Iinserito all’interno del Patto per la Salute appena approvato in Conferenza Stato-Regioni, il “Patto per la Sanità Digitale” vedrà oggi ufficialmente la luce a Venezia, con l’annuncio ufficiale del Ministro Lorenzin nel quadro degli eventi preliminari a “Digital Venice”. E’ la prima governance forte e condivisa sulla Sanità digitale, con il possibile effetto di aumentare la spesa nel 2015 e raddoppiarla nel 2016.
Quando ricevetti dal Ministro Lorenzin l’invito a intervenire nella tavola rotonda sulla sostenibilità del Sistema Sanitario Nazionale, nello scorso aprile agli Stati Generali della Salute, non ebbi esitazioni: avrei approfittato di quell’ottima occasione per lanciare la proposta di un Patto per la Sanità Digitale, mettendo a frutto un paio di anni di lavoro portato avanti da Netics anche insieme a Federsanità e all’Osservatorio IT PA e Sanità di Assinform sulla centralità del partenariato pubblico-privato come leva per il finanziamento di un piano straordinario per la digitalizzazione in sanità e per lo sviluppo di servizi di e-health capaci di “metterci in pari” rispetto alla media OCSE.

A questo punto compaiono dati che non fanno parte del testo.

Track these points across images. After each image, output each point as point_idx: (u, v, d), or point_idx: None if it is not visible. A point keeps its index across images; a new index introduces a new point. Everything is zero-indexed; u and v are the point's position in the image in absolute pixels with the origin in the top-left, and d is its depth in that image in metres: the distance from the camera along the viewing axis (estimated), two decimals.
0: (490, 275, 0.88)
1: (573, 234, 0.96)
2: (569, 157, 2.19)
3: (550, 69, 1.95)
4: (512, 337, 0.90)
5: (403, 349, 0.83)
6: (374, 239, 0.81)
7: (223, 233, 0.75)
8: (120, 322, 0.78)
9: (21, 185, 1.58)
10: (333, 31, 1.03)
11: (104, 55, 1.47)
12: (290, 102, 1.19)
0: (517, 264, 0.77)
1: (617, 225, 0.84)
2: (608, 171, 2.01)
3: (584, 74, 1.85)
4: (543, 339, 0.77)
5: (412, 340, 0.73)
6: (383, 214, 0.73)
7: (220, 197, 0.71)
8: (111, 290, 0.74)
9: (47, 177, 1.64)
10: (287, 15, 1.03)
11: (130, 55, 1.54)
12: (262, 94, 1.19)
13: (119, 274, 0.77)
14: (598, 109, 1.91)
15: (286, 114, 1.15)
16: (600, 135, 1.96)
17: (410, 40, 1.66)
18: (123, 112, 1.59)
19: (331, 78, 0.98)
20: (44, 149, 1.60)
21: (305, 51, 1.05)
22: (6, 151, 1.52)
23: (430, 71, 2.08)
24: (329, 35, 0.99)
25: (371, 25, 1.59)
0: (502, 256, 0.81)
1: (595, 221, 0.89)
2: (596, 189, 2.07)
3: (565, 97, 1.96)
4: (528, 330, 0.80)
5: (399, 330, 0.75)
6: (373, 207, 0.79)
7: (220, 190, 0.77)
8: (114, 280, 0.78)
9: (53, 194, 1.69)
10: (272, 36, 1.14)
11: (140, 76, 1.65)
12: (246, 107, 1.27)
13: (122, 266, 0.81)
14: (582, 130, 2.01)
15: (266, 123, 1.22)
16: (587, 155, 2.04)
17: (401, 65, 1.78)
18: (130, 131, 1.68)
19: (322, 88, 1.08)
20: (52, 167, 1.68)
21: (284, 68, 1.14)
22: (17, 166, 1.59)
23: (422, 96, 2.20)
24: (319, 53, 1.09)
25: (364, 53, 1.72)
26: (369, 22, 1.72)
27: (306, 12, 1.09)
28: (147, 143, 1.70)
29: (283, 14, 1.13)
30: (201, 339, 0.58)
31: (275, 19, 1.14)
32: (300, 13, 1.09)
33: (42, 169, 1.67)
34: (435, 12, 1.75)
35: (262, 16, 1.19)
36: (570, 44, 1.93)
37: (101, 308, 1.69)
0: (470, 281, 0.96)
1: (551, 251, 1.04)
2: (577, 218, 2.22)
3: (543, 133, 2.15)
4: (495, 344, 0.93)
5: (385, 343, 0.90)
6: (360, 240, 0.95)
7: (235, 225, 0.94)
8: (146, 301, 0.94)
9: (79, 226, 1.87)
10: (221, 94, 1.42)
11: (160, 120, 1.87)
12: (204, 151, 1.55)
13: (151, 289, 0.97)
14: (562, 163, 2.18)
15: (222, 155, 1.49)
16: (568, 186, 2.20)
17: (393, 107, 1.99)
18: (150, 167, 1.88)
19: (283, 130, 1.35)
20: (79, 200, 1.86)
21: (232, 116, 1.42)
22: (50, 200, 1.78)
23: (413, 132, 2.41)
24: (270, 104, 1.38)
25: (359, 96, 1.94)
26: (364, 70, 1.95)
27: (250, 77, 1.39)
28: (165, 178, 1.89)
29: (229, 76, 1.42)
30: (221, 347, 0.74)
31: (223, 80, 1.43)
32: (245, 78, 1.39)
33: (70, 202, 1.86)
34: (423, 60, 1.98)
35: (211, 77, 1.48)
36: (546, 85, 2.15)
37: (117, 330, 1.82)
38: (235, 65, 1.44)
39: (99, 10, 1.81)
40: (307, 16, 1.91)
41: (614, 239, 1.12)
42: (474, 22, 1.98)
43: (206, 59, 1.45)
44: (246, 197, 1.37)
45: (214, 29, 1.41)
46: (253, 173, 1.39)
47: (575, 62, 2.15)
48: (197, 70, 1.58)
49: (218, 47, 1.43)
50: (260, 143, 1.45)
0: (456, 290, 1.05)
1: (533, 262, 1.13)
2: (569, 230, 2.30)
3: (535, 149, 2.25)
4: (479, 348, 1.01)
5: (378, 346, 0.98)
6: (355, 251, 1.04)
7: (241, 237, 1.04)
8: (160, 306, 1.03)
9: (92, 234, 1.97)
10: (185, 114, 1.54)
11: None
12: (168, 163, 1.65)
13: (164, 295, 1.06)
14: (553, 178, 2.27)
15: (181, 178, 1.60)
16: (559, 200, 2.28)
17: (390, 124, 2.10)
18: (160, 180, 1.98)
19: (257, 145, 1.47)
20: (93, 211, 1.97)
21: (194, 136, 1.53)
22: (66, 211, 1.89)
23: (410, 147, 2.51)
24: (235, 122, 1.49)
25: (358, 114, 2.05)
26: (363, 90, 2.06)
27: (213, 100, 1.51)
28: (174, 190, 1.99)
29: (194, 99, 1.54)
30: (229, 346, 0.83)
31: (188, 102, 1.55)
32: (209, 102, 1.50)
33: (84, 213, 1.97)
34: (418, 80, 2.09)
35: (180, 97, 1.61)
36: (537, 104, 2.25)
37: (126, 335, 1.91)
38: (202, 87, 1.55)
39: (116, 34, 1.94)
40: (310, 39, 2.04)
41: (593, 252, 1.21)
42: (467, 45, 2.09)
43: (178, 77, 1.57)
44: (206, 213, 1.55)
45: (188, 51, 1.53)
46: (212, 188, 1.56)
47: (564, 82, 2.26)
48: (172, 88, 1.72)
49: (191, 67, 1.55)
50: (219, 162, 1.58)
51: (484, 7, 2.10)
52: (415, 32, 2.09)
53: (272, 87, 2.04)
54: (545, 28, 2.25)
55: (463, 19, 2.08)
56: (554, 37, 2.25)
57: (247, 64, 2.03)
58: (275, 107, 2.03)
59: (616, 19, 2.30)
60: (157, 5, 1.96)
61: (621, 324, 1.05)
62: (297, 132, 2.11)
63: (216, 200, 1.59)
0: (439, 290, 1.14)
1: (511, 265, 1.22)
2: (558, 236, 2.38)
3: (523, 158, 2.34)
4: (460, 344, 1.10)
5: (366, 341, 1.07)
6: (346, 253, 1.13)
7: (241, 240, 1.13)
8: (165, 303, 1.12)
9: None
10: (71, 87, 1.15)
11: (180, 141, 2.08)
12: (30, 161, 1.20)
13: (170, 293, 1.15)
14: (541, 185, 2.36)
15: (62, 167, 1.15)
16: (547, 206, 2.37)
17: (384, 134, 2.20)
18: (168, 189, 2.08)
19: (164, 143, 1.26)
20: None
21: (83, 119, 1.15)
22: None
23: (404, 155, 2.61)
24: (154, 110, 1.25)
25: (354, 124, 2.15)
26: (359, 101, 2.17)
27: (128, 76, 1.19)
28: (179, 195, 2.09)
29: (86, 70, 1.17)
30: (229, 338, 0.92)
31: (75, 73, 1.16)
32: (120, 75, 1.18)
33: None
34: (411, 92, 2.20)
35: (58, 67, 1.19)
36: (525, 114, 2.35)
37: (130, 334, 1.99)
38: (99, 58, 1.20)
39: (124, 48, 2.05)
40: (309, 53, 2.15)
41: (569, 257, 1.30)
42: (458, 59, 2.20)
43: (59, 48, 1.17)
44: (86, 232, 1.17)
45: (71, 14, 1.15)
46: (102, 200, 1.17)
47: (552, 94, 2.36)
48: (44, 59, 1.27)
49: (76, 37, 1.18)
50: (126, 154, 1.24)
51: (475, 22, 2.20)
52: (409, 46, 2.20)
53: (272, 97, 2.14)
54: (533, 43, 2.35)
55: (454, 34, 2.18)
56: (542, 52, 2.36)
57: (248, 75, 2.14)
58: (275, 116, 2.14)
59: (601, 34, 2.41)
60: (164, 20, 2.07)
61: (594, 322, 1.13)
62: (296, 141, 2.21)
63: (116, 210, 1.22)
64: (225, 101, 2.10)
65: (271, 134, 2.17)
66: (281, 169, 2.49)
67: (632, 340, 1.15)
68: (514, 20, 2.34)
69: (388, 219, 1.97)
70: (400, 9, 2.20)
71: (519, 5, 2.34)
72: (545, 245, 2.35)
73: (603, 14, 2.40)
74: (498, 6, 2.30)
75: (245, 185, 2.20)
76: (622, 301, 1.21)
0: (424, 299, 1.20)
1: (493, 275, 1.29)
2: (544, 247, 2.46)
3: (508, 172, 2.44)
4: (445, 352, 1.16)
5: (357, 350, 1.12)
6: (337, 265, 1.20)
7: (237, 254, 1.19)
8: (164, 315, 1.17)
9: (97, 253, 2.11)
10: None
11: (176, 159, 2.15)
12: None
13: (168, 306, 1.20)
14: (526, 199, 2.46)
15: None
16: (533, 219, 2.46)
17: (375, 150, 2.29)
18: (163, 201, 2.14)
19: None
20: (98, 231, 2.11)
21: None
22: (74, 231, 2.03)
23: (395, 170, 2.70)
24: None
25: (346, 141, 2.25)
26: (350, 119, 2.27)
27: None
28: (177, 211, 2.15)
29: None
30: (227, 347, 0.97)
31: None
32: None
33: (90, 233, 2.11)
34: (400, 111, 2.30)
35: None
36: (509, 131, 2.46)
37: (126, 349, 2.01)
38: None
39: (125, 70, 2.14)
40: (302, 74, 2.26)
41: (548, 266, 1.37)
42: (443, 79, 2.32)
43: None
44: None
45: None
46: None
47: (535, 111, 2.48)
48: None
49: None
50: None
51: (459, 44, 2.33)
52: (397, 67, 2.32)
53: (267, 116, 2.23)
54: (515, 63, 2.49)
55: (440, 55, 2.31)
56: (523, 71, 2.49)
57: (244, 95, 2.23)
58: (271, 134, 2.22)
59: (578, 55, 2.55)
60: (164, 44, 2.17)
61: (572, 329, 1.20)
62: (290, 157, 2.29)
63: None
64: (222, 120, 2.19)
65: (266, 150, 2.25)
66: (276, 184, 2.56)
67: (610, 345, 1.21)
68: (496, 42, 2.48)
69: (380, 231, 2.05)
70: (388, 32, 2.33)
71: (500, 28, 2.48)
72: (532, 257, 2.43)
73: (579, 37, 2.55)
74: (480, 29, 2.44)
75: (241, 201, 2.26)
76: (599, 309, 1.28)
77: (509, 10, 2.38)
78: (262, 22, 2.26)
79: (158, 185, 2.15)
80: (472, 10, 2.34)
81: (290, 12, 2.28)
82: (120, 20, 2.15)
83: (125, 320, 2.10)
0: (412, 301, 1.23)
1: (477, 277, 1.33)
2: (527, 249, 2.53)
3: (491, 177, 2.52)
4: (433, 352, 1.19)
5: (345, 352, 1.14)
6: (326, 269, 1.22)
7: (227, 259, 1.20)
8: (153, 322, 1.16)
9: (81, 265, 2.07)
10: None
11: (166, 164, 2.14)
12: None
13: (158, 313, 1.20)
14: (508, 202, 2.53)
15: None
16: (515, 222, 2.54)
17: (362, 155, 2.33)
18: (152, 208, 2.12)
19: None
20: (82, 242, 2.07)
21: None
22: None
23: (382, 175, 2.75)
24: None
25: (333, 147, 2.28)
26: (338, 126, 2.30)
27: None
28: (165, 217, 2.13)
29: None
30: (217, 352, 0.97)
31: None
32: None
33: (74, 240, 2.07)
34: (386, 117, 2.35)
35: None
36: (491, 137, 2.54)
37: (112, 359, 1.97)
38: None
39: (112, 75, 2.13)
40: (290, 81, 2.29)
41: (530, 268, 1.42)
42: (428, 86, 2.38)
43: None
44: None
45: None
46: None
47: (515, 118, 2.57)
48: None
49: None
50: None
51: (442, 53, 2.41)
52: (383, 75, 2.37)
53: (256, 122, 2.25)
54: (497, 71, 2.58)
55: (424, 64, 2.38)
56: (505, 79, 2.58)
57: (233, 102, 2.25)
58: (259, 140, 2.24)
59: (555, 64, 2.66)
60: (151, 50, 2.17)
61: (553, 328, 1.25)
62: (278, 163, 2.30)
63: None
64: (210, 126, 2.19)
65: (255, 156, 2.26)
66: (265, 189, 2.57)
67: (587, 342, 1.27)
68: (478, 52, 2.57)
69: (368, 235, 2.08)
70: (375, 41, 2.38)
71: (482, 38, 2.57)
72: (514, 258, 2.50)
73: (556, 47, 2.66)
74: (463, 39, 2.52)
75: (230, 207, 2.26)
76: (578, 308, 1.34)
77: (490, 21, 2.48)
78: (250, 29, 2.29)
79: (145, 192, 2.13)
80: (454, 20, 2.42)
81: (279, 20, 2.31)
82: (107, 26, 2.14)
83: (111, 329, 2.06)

Partendo – e qui sta probabilmente la novità – non già dall’elencazione di una lista più o meno lunga di tecnologie e soluzioni software quanto piuttosto dagli obiettivi di sistema, definiti in termini di razionalizzazione, reingegnerizzazione dei processi, semplificazione per gli assistiti, capacità di promozione di stili di vita e comportamenti responsabili da parte di tutti i cittadini.
Mettendo insieme risorse pubbliche (prevalentemente attinte dai fondi strutturali della programmazione 2014-2020) e private (iniziative di project financing, ma anche prodotti finanziari come mutui, project bond e mini bond) nel quadro di un’iniziativa condivisa fra tutti gli stakeholder e caratterizzata da una governance forte e stabile.
Con due obiettivi paralleli: la contribuzione all’efficientamento del SSN (provando a generare economie gestionali per almeno 5 miliardi l’anno a partire dal 2016) e la messa a regime di un’infrastruttura caratterizzata dagli stessi tre attributi che connotano il nostro sistema sanitario così come ridisegnato da Stato e Regioni col “Patto per la Salute”: universalità, equità, sostenibilità.
Gli stessi livelli di servizio garantiti da Bolzano a Lampedusa, le stesse opportunità di accesso e di fruibilità; il tutto, condito dalla completa interoperabilità dei sistemi aziendali e regionali.
La proposta, immediatamente accolta, diventa oggi realtà.
L’iniziativa, rigorosamente precompetitiva, è aperta alla partecipazione di tutti i soggetti interessati e disponibili a coinvestire su progetti autoconsistenti e sostenibili.
Dal punto di vista del mercato, le risorse rese disponibili nel quadro delle iniziative del Patto e i circuiti virtuosi innescati a valle saranno capaci di raddoppiare la spesa ICT annuale in Sanità già a partire dal 2016, con un primo significativo incremento già nel 2015.
Con la possibilità, una volta tanto, di portare a casa un gran bel risultato in termini di completo, sistemico ed efficace utilizzo dei fondi europei. L’auspicio è che modelli simili al Patto per la Sanità Digitale vengano applicati anche in altri contesti della Pubblica Amministrazione, partendo da giustizia, scuola e lavoro.
Quest’ultimo ambito, in particolare, ben si presta a iniziative di partenariato pubblico-privato soprattutto per quello che riguarda l’annosa e spinosa questione del match domanda-offerta sul mercato del lavoro: una rete di centri per l’impiego “all digital” e interoperabili nei confronti dei grandi player privati dell’intermediazione e delle grandi aziende, non dimenticandosi di coinvolgere le scuole superiori e le università (ossia i luoghi dove si “sfornano” i futuri lavoratori), potrebbe risolvere una quantità impressionante di problemi mai risolti sin da quando le competenze in materia di collocamento vennero trasferite dallo Stato al sistema duale “Regioni/Province”.
Il tutto, senza dimenticare la regola della non permutabilità dei fattori: si parte dalla governance, si scende al ridisegno dei processi, per poi finire a definire la “lista della spesa” delle tecnologie, delle piattaforme e delle soluzioni applicative. Tentare di invertire l’ordine naturale delle cose, non funziona: abbiamo avuto modo di constatarlo lungo quindici anni di apologia del push tecnologico.
Abbiamo già dato, insomma. Adesso, dobbiamo andare con ordine e con un bel po’ di sale in zucca.